# Worldwide Distribution



## ben_coombs (May 30, 2012)

Hi everyone,I was just interested to find out, just say a huge billion dollar company came to you offering to buy your photograph for world distribution for 1 year with advertising on products, poster, pos, etc how much would you sell the image for?Thank you!


----------



## KmH (May 30, 2012)

I would only sell use licensing, not the photograph itself (copyright).

That would depend on what media types would be involved, and how many impression of each - packaging, point-of-sale, print, video, TV, coupons, direct mail, WWW, etc.

Also at issue would be if their usage would be exclusive or non-exclusive. Exclusive use costs quite a bit more than non-exclusive use.

Essentially, one would charge a % of the worldwide total media buy, per year.


----------



## ben_coombs (May 30, 2012)

But approximately what would the average price be for the licensing? 

Thank you for your help!


----------



## ben_coombs (May 30, 2012)

And it would be exclusive.


----------



## KmH (May 30, 2012)

There would not be an average price.

What country are you in, and would you be dealing directly with the corporation, or the advertising agency(s) it uses?


----------



## Bitter Jeweler (May 30, 2012)

$2000


----------



## o hey tyler (May 30, 2012)

Bitter Jeweler said:


> $2000



I was going to say... 

ONE BILLION DOLLARS! 







But yes, OP. It does rely on a variety of factors. There's no "average price" for a usage license.


----------



## ben_coombs (May 30, 2012)

KmH said:
			
		

> There would not be an average price.
> 
> What country are you in, and would you be dealing directly with the corporation, or the advertising agency(s) it uses?

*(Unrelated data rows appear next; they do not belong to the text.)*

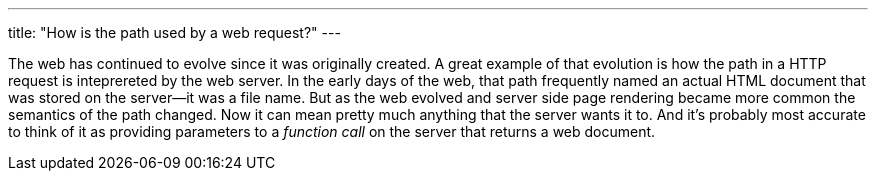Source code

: ---
title: "How is the path used by a web request?"
---

The web has continued to evolve since it was originally created.
//
A great example of that evolution is how the path in a HTTP request is
inteprereted by the web server.
//
In the early days of the web, that path frequently named an actual HTML
document that was stored on the server--it was a file name.
//
But as the web evolved and server side page rendering became more common the
semantics of the path changed.
//
Now it can mean pretty much anything that the server wants it to.
//
And it's probably most accurate to think of it as providing parameters to a
_function call_ on the server that returns a web document.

Im based in Australia, dealing with the corporation directly.


----------



## KmH (May 31, 2012)

Hopefully, someone from Australia will chime in.

Good luck.


----------



## Trever1t (May 31, 2012)

Have you sold many or is this your first offer? I'd want a fair price but then again keep it low enough to not make them look elsewhere. Use rights only as mentioned above.


----------



## KmH (May 31, 2012)

If he had sold any in remotely similar circumstances before, he wouldn't need to ask.

When an inexperienced business person does business with a corporation (or experienced business person), the inexperienced business person usually gets some very expensive experience.


----------



## Trever1t (May 31, 2012)

Touche'


----------



## imagemaker46 (Jun 1, 2012)

Ask them what kind of budget are we working with, let them throw out the first number.


----------